This movie might very well be the first film that can be described as a modern musical.
La La Land is a film by director Damien Chazelle (Whiplash), starring Emma Stone as Mia Dolan, an aspiring actress and Ryan Gosling as Sebastian Wilder, an aspiring jazz musician, who meet and fall in love in Los Angeles. To say anything more would ruin the experience. All I can say is that it is, unabashedly, a musical.
Like the jazz music that Ryan Gosling’s character loves so much, the movie musical is a dying art. The golden age of the movie musical came and went back in the 50s and 60s, and the only musicals that come out nowadays are musicals that were made famous on the stage first, like Rent and Les Miserables. While these musicals are great in their own respects, these musicals made for the stage should be listed separate from musicals made specifically for film, something that hasn’t been made in nearly fourty years.
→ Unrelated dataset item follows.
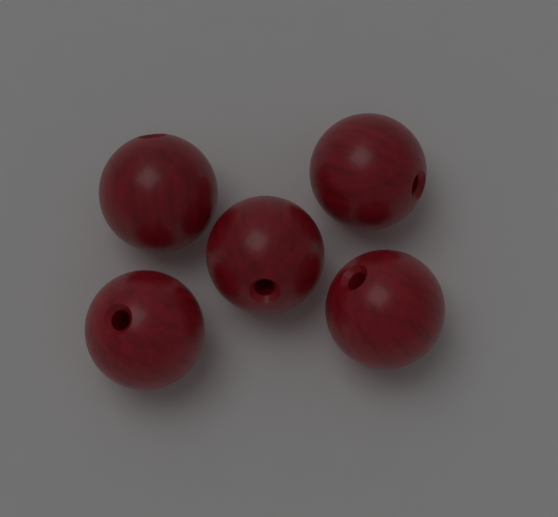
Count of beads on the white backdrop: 5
La La Land is a movie musical that both follows typical musical tropes but does not feel beholden to them. Like the vaudeville that movie musicals were taken from, the songs and dance numbers act more as expression of the emotions of the characters than an advancement of the story. The first dance number between Emma Stone and Ryan Gosling serves more to illustrate that though they keep saying they don’t like each other, there is an undeniable attraction between them that can only be described through dance.
That said, La La Land also breaks certain tropes with the musical by also portraying a relationship that has it’s own ups and downs. Emma Stone and Ryan Gosling’s characters both have dreams that they work hard to achieve, but the harder they work, the more they begin to realize that they may have to compromise on those dreams as the realities of world sets in. Wanting to be an actress is a good dream, but what happens when you are rejected over and over again? Wanting to open your own night club is all well and good, but until you get there, how do you pay for food and rent? These are all questions this couple finds itself asking as life continues onward and it is questions that can only be asked by this generation.
La La Land is a rare film that manages to both look backwards and forwards at the same time. A touching love letter to a previously thought dead genre, it manages to bring this genre back to the world with renewed vigor. In a generation learning that their dreams may not come true no matter how hard you work for it, this film proves that you should never stop dreaming.